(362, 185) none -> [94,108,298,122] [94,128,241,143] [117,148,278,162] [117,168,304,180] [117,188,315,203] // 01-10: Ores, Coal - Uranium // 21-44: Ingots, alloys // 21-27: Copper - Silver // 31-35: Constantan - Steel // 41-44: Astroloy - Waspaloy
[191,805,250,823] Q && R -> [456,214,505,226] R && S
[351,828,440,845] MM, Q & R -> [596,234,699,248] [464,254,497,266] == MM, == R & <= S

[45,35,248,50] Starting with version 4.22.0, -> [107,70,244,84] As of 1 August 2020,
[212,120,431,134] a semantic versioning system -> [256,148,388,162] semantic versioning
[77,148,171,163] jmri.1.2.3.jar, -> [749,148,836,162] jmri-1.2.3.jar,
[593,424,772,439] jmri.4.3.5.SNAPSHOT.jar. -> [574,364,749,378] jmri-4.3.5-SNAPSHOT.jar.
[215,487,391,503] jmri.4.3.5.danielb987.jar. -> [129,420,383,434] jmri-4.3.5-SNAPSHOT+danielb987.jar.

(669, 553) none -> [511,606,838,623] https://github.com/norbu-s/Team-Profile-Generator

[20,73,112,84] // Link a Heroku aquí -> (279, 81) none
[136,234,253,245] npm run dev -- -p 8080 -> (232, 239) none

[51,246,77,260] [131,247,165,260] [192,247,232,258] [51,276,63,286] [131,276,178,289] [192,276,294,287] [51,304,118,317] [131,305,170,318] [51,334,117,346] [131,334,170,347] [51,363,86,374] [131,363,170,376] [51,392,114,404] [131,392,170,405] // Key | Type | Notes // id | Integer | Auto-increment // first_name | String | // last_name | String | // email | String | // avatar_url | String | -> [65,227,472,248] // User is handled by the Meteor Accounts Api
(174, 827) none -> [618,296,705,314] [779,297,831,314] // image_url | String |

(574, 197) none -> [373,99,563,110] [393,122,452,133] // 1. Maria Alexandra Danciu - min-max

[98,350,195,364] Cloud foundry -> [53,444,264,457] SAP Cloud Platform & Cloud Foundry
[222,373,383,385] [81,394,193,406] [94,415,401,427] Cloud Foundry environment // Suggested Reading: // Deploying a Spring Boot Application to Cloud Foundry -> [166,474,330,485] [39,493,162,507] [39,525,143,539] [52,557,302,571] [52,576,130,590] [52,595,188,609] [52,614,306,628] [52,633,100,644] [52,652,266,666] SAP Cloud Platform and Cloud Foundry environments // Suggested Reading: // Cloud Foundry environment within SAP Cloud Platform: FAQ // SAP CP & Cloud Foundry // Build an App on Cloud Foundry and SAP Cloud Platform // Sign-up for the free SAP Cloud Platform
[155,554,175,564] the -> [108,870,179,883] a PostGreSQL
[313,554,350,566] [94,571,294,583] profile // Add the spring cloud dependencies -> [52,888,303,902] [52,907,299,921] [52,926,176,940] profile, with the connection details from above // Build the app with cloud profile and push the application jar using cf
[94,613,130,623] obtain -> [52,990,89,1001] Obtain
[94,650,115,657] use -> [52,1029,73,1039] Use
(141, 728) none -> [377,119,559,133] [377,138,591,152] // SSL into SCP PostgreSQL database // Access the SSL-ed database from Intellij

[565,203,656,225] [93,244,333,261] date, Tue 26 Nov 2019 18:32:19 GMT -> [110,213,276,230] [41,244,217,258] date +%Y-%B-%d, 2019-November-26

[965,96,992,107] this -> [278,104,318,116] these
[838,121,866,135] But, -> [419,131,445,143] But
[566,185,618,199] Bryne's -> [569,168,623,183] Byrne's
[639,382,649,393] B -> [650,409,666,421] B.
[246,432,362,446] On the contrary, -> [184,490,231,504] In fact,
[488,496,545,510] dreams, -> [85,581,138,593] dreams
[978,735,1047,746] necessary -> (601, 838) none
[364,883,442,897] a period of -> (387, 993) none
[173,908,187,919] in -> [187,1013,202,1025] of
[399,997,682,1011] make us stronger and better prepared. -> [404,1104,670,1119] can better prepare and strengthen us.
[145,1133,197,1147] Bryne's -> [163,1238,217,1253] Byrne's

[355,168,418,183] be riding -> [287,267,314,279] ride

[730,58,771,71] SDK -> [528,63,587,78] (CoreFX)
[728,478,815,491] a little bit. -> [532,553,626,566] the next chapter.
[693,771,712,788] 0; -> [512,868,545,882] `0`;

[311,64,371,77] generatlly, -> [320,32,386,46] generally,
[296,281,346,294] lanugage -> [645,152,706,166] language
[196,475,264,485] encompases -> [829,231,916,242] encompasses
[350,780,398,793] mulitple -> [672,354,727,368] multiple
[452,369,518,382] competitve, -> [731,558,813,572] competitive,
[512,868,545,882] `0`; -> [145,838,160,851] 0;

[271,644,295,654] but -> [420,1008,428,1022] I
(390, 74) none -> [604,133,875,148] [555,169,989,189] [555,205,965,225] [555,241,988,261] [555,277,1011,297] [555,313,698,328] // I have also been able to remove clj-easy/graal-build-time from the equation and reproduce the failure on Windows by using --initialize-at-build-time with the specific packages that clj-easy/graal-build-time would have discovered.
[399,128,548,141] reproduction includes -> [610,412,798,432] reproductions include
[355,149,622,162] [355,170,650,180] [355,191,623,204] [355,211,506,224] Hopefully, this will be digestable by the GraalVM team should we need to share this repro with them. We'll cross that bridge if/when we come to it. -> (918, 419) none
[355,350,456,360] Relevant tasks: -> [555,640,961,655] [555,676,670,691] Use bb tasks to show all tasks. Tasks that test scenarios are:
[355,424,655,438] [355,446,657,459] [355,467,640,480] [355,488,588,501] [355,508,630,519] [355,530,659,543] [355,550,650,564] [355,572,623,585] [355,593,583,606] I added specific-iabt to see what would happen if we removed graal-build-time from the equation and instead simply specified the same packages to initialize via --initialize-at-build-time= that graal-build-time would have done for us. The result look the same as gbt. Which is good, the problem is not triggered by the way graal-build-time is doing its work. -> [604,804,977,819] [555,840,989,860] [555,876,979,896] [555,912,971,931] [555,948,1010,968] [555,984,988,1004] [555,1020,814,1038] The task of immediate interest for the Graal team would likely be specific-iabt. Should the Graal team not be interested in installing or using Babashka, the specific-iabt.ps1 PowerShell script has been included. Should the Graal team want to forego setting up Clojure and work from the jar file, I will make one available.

★ ★ ★

PROBLEM DETAILS — If a line in the data above holds the string "Platform", copy it.

RESULT OF THE EXERCISE —
[98,350,195,364] Cloud foundry -> [53,444,264,457] SAP Cloud Platform & Cloud Foundry
[222,373,383,385] [81,394,193,406] [94,415,401,427] Cloud Foundry environment // Suggested Reading: // Deploying a Spring Boot Application to Cloud Foundry -> [166,474,330,485] [39,493,162,507] [39,525,143,539] [52,557,302,571] [52,576,130,590] [52,595,188,609] [52,614,306,628] [52,633,100,644] [52,652,266,666] SAP Cloud Platform and Cloud Foundry environments // Suggested Reading: // Cloud Foundry environment within SAP Cloud Platform: FAQ // SAP CP & Cloud Foundry // Build an App on Cloud Foundry and SAP Cloud Platform // Sign-up for the free SAP Cloud Platform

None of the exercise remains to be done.